Drafters of the Patient Protection and Affordable Care Act (PPACA) created the risk corridors program in an effort to protect health insurers against PPACA public exchange startup problems. The program is supposed to use cash from exchange plan issuers that do well in 2014, 2015 and 2016 to help exchange plan issuers that do poorly in those years.

Insurers originally thought the U.S. Department of Health and Human Services (HHS) could put in money if the program ran out of cash. In December 2014, after insurers had been selling coverage through the PPACA exchange system for more than a year, Republicans put a provision requiring HHS to get all risk corridors program cash from exchange plan issuers in the bill that created the Consolidated and Further Continuing Appropriations Act of 2015.

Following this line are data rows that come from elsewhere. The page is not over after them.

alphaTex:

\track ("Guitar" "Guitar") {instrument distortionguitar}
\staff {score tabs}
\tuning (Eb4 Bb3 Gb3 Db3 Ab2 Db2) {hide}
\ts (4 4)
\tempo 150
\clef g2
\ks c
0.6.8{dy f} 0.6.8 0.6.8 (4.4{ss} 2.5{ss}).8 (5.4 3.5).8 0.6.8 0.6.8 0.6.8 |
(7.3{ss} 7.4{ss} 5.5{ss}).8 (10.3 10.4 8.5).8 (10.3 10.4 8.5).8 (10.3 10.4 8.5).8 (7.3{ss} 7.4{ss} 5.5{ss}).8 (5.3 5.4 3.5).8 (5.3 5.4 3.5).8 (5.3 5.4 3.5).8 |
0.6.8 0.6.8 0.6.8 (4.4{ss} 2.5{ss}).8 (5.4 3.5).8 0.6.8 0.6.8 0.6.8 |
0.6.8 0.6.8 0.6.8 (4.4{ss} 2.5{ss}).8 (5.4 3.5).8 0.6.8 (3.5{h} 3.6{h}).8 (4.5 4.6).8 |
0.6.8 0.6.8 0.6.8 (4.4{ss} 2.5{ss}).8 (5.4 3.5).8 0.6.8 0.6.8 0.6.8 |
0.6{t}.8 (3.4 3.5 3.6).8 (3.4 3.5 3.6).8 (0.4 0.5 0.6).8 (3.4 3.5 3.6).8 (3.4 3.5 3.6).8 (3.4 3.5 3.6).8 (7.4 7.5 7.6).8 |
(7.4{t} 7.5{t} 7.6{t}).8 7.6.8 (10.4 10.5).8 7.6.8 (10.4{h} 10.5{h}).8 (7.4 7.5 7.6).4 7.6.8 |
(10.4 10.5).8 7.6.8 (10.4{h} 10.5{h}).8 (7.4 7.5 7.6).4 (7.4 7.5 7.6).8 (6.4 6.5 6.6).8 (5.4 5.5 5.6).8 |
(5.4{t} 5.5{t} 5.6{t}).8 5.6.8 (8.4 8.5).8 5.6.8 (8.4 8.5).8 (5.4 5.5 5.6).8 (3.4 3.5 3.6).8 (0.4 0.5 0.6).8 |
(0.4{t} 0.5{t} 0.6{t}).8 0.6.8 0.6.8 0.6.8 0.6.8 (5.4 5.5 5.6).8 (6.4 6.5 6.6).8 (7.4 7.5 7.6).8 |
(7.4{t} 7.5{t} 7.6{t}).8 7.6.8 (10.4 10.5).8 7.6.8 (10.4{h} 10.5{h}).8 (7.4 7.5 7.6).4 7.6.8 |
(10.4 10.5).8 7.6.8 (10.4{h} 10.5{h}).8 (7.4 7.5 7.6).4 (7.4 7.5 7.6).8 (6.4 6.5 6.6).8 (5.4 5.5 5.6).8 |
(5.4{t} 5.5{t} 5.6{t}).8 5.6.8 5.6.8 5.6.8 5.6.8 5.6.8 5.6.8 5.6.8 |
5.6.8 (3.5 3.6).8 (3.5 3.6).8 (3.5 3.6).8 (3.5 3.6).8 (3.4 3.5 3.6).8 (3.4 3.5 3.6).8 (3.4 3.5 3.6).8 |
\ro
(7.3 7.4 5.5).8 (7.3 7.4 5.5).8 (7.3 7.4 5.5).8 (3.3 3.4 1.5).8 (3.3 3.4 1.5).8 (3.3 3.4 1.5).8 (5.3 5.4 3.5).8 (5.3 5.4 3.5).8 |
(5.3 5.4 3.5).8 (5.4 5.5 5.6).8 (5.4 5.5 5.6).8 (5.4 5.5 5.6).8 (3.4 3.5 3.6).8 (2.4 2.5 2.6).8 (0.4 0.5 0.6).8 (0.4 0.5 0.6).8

Deep Banerjee, an analyst at Standard & Poor’s Ratings Services, estimated in January that the risk corridors program might generate only enough cash to meet about 10 percent of its obligations.

HHS officials never publicly acknowledged that the program would face a shortfall until early October, when they told states that the program might collect only enough cash from thriving insurers to pay about $362 million, or 13 percent, of the program’s $2.9 billion in 2014 obligations.

Insurance regulators have said that they had trouble understanding how big the shortfall might be, in part because some insurers that assumed the risk corridors program would fail left risk corridors program receivables out of their quarterly financial reports.